The declaration of transparency, which had already been distributed among members before the meeting, is thought to contain a promise that the committee's meeting agendas and rough minutes will be shared with the public.
It was a revision of a similar paper published in 2003, but the document was also not available. Opinions on pressing PNR and SWIFT, issues of significance for transatlantic relations in the "war on terror", were not on the Working Party's website, neither was another on "binding corporate rules", which might have something to do with SWIFT, or so we must deduce ourselves from the Spartan summary.
An opinion on electronic health records has appeared within the last two days, but other matters discussed in the meeting get only cursory references: "The WP discussed the protection of children's privacy with a view to establishing a common view on the issues at stake," it declared without further elaboration.
The transparency initiative had evolved from last November's joint declaration of information commissioners, an annual announcement of near religious importance to privacy wonks.

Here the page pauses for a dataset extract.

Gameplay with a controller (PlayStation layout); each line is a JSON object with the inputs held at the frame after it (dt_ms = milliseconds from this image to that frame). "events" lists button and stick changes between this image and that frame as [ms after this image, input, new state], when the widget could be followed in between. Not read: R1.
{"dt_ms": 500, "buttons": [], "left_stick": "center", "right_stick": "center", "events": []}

November's meeting, electric with a sense of destiny and alive with bold talk about how emerging surveillance technologies could herald the re-emergence of totalitarian regimes, produced a statement called "Communicating Data Protection and Making it More Effective."
(The world's information commissioners have their backs to the wall. And the most important declaration they make all year is little more than a PR strategy).
The London declaration, which to be fair was a "first step...to develop a need to communicate better and make data protection more effective", had been inspired by a speech given by Alex Turk, the president of the French data protection office in 2003.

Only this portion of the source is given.